Katsuki mungkin akan menganggapnya aneh, namun Izuku tak peduli. Ia lebih memilih memeluk sahabatnya erat. Tak mau melepaskan. Ia lebih memilih melepaskan orang yang ia suka dibandingkan kehilangan Katsuki.

Pelukannya pada tubuh Katsuki belum juga dilepaskan. Rasanya begitu nyaman, bersama detak jantung Katsuki yang begitu kencang. Oh, atau itu detak miliknya?

“Tsk, Deku. Lepasin dulu, gue gak bisa napas.” Izuku mendongak, matanya berkilat. Ujung matanya yang memerah diusap lembut oleh Katsuki. “Kenapa dipanggil Deku malah seneng gitu?”

“Kalau manggil Deku artinya Kacchan udah gak marah. Iya ’kan?” Katsuki mendengus. Sejak awal ia memang tak marah pada Izuku. Lagipula, ia tak bisa marah dengan lelaki di hadapannya. Izuku terlalu manis.

Ah. Katsuki langsung memalingkan wajahnya. Pemikirannya membuat ia malu sendiri. “Udah dibilang gue gak marah.”

“Terus kenapa menghindar?” Sekali lagi, Izuku menuntut.

Katsuki menghela napas. Ia menekan bahu Izuku, membuatnya duduk dengan tenang. Izuku tak tahu kenapa, namun ucapan Shinso terngiang di kepalanya. “Tadi,” bukanya sambil berpindah posisi untuk duduk di samping Katsuki. “Sebelum ke sini Kak Shinso bilang kalau yang gue rasain ke dia bukan suka.”

Izuku memainkan tangannya saat melanjutkan ceritanya. “Terus, mungkin itu benar kali ya? Mungkin gue gak suka dia, mungkin cuma kagum.” Izuku menoleh, jarinya menggaruk pipinya pelan. “Hehe, mungkin kayanya gue emang gak cocok suka-sukaan.”

“Mulai deh mikir aneh-anehnya.” Pipi Izuku ditarik hingga meninggalkan merah. “Lagian, kalau lo cuma kagum emang kenapa?
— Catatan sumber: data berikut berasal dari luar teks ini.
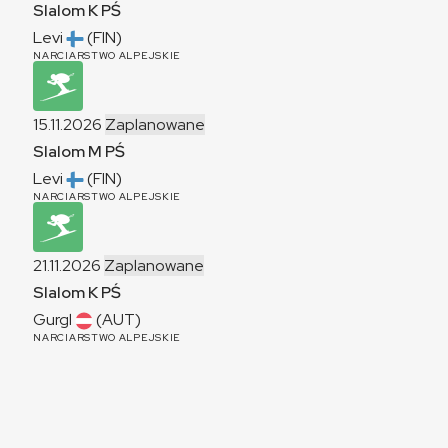
Slalom
K
PŚ
Levi
(FIN)
NARCIARSTWO ALPEJSKIE
15.11.2026
Zaplanowane
Slalom
M
PŚ
Levi
(FIN)
NARCIARSTWO ALPEJSKIE
21.11.2026
Zaplanowane
Slalom
K
PŚ
Gurgl
(AUT)
NARCIARSTWO ALPEJSKIE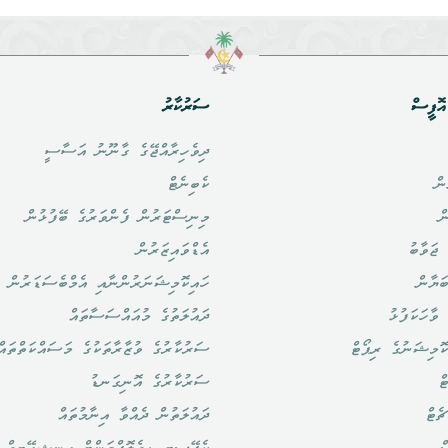
ޮފީސް
ސަރުކާރު
ދިވެހިރާއްޖޭގެ ގާނޫނު އަސާސީ
ން
ކެބިނެޓް
ް
މިނިސްޓަރުން ފެންވަރުގެ ބޭފުޅުން
ޖަވާބު
އެޑްވައިޒަރުން
ަޔާން
ހައިކޮމިޝަނަރުންނާއި އެމްބެސަޑަރުން
ވާހަކަފުޅު
ދައުލަތުގެ މުއައްސަސާތައް
ޮމިޝަނުގެ ރިޕޯޓް
ސަރުކާރުގެ ވުޒާރާތަކުގެ މަސައްކަތްތައް
ް
ސަރުކާރުގެ އޮނިގަނޑު
ެޓް
ދައުލަތުން ދެއްވާ އިނާމުތައް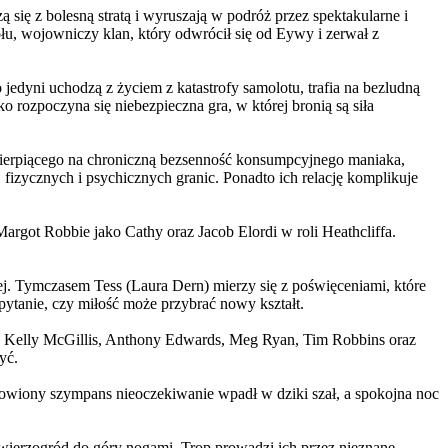
 się z bolesną stratą i wyruszają w podróż przez spektakularne i
, wojowniczy klan, który odwrócił się od Eywy i zerwał z
yni uchodzą z życiem z katastrofy samolotu, trafia na bezludną
rozpoczyna się niebezpieczna gra, w której bronią są siła
ierpiącego na chroniczną bezsenność konsumpcyjnego maniaka,
 fizycznych i psychicznych granic. Ponadto ich relację komplikuje
argot Robbie jako Cathy oraz Jacob Elordi w roli Heathcliffa.
ej. Tymczasem Tess (Laura Dern) mierzy się z poświęceniami, które
ytanie, czy miłość może przybrać nowy kształt.
er, Kelly McGillis, Anthony Edwards, Meg Ryan, Tim Robbins oraz
yć.
omowiony szympans nieoczekiwanie wpadł w dziki szał, a spokojna noc
ierzogród do góry nogami. Trop prowadzi ich przez nieznane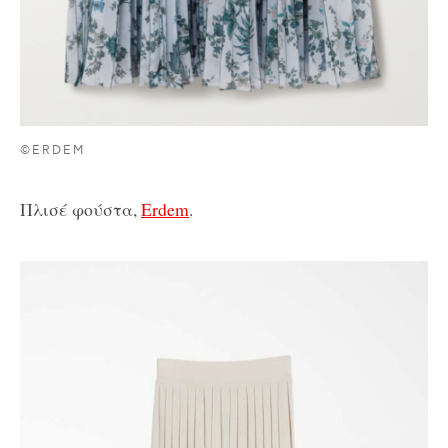
©ERDEM
Πλισέ φούστα,
Erdem
.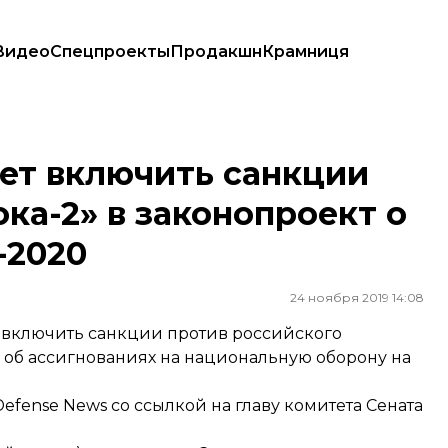
Видео
Спецпроекты
Продакшн
Крамниця
тока-2» в законопроект о национальной обороне-2020
ет включить санкции
ка-2» в законопроект о
-2020
24 ноября 2019 14:08
включить санкции против российского
 об ассигнованиях на национальную оборону на
fense News со ссылкой на главу комитета Сената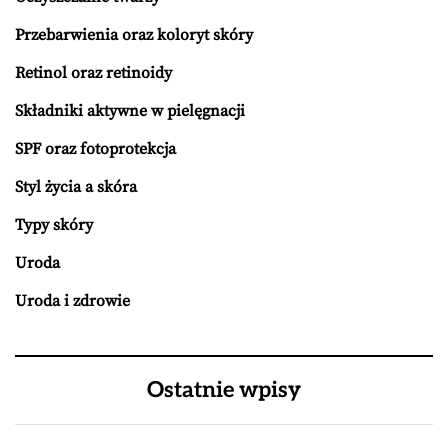
Przebarwienia oraz koloryt skóry
Retinol oraz retinoidy
Składniki aktywne w pielęgnacji
SPF oraz fotoprotekcja
Styl życia a skóra
Typy skóry
Uroda
Uroda i zdrowie
Ostatnie wpisy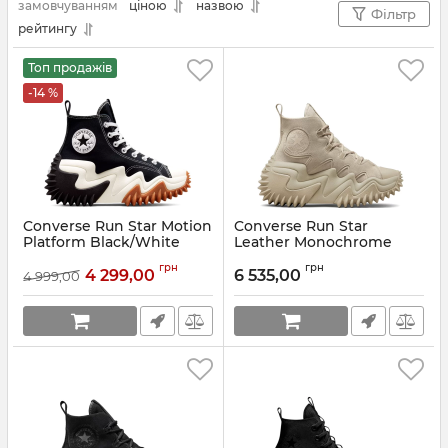
замовчуванням
ціною
назвою
Бежеві
,
💚 Зелені
,
💜 Фиолетові
,
Фільтр
рейтингу
🌸 Рожеві
,
💙 Голубі
,
🌈 Різнокольорові
,
⭕ Бордові
,
⭕ Коричневі
,
✳️ Бирюзові
,
⭕ Сірі
.
Топ продажів
-14 %
Converse Run Star Motion
Converse Run Star
Platform Black/White
Leather Monochrome
Beige
Артикул:
171545C
грн
грн
4 299,00
6 535,00
4 999,00
Артикул:
A03925C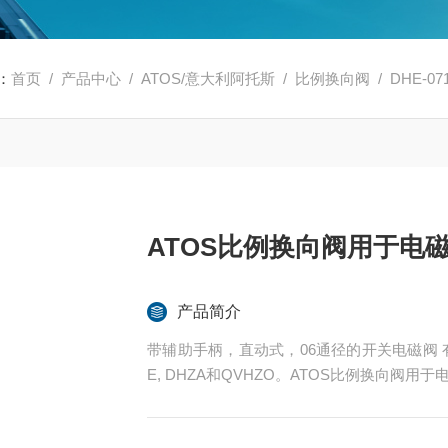
：
首页
/
产品中心
/
ATOS/意大利阿托斯
/
比例换向阀
/ DHE-
ATOS比例换向阀用于电
产品简介
带辅助手柄，直动式，06通径的开关电磁阀 有DHE,
E, DHZA和QVHZO。ATOS比例换向阀用于电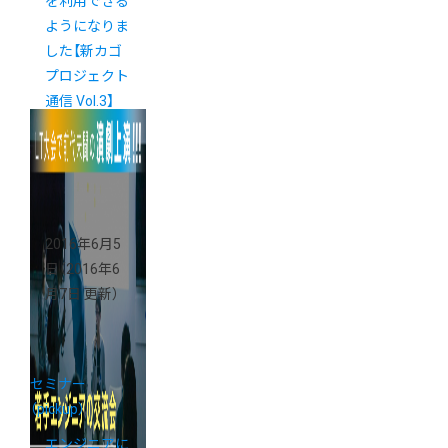
を利用できる
ようになりま
した【新カゴ
プロジェクト
通信 Vol.3】
2016年6月5
日
（2016年6
月7日 更新）
セミナー
（pickup）
エンジニアに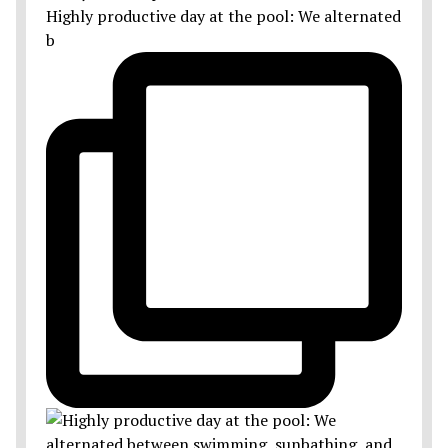
Highly productive day at the pool: We alternated
b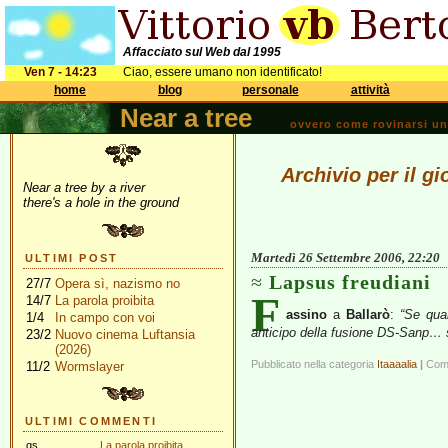
Affacciato sul Web dal 1995
Ven 7 - 14:23
Ciao, essere umano non identificato!
home
blog
personale
attività
Near a tree
ovvero come rovinarsi una 
Archivio per il g
Near a tree by a river
there's a hole in the ground
Martedì 26 Settembre 2006, 22:20
ULTIMI POST
Lapsus freudiani
27/7
Opera sì, nazismo no
F
14/7
La parola proibita
assino
a
Ballarò
:
“Se qua
1/4
In campo con voi
anticipo della fusione DS-Sanp…
23/2
Nuovo cinema Luftansia
(2026)
Pubblicato nella categoria
Itaaaalia
|
Comm
11/2
Wormslayer
ULTIMI COMMENTI
gs
La parola proibita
Itu juga bagian dari suka kok. Maksud Shinso ngomong gitu mungkin biar lo sadar kalau lo gak sesuka itu sama dia. Mungkin ada orang lain yang lo suka lebih dari rasa kagum lo ke dia.”

“Oh.” Izuku diam sejenak sebelum ia menoleh. “Kalau gitu kayanya gue suka sama lo lebih dari rasa kagum gue ke Kak Shinso.”

Katsuki diam. Ia bahkan tak sanggup bernapas juga berkedip. Ia takut jika ini hanya mimpi. “Gue juga gak masalah kehilangan banyak hal, asal bukan kehilangan lo. Gue rela ngelepas Kak Shinso, asal bukan lo. Artinya gue lebih suka sama lo dibandingkan Kak Shinso. Dan kayanya bukan kagum karena sekarang, pas gue ngomong gini jantung gue rasanya mau pecah.”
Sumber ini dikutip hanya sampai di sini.